Looking at the spending so far this summer it is interesting to see the likes of Norwich up there with the big spending City. At the end of last season I picked them, along with newly promoted Hull and Crystal Palace, to be the team to go down. But a little over two weeks ahead of the new season, I will be backing them to finish in the top half. Chris Houghton has identified where he was weak, and used the prospect of more TV money to invest in his squad to keep them were they are. In Ricky Van Wolfswinkel they have a striker who has scored goals on the continent both domestically and in European competitions; in Leroy Fer they have a midfielder who has won league titles and played in Europe; and adding Hooper to the front line brings an air of excitement and promise – both for the fans and the player. My only worry for them is that should the two new men up front not pay off – they may regret selling the ever dependable mechanic Grant Holt.

Another team who appear to be going for broke are Sunderland. With Paulo Di Canio steering the Mackem ship, they have signed 8 players – the majority of which are known in the European footballing world, and are also internationals. If this pays off for the Italian he could potentially be looking at a very good first season in the Premiership – if it doesn’t, he could quickly find himself under pressure to deliver. One player who stands out to me is the fellow Italian Giacharrini – if Di Canio can get him firing, they have definitely got a bargain.

Look down the A1 and there is definitely a different story playing out. Following narrowly avoiding relegation last term, Newcastle are yet to sign anyone, and the backroom turmoil of appointing Joe Kinnear and the failed recruitment of Mick Harford signal that all is not well at the Toon. At least they have got Papisse Cisse to wear the shirt and get back on the pitch, otherwise the Toon faithful would once again be hoping Shola Ameobi can live up to his potential (he’s 31 now). Worryingly for Newcastle, Mike Ashley seems to be flirting with the idea of buying in to Rangers New Co – if this is the case, he may in the next 12 months be looking to sell Newcastle United to raise the funds; in which case, Newcastle fans can expect a barren season with few players through the door and a bare minimum spent to ensure top flight survival.

So, back to Manchester United – in a weeks’ time they will make there somewhat routine journey to Wembley for the Community Shield were they will be expected to win comfortably against a relegated Wigan side. If they don’t win, and do it somewhat convincingly, the pressure will definitely be on Moyes from the start. Rewind back to May and you could say that playing Wigan at this ground was the beginning of the end for Bobby Mancini.

Wigan enjoyed their time in the Premier League and will undoubtedly be trying to get back there this season, but as they venture down Wembley Way, they will soak it all in and enjoy the day, enjoy the ground, and to an extent, be happy to relive that cup final day and just enjoy the occasion.
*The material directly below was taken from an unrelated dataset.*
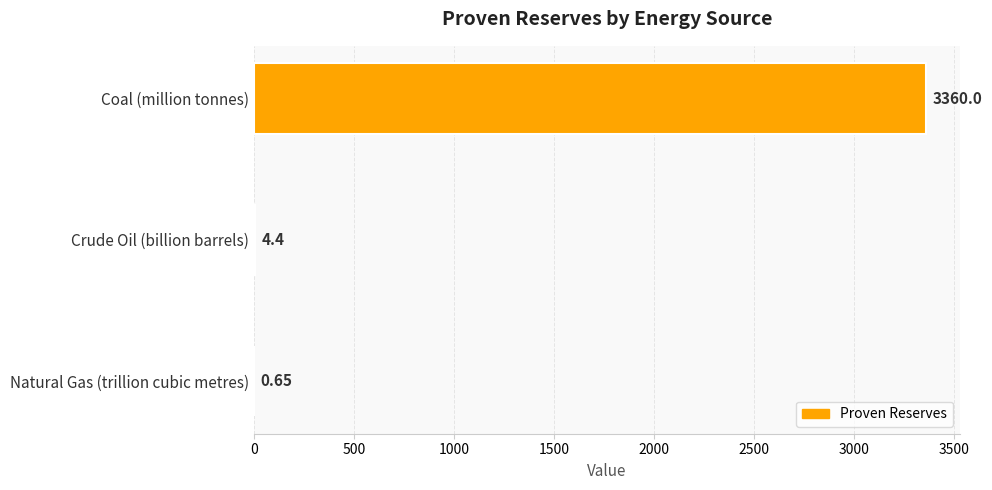

Between Natural Gas (trillion cubic metres) and Crude Oil (billion barrels), which is larger?

Crude Oil (billion barrels)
The problem with some Manchester United fans is that they will never feel this way about a game so allegedly inconsequential. And there lies the issue of drifting away from the real world – they have no comparisons to make for these days, all they have known is cup finals and league titles and win win win and win convincingly. They should take a look to their sides during the Community Shield and realise how good they have had it for so long, and look at the trials and tribulations other clubs and their supporters have to go through each and every season; and realise that change happens and it takes time, and they should feel lucky that they have a stable club on a good financial footing, which already features world class footballers who could challenge for trophies in their own rights. Failing that, if Wigan do beat them, they may crash land back on earth with an almighty thud.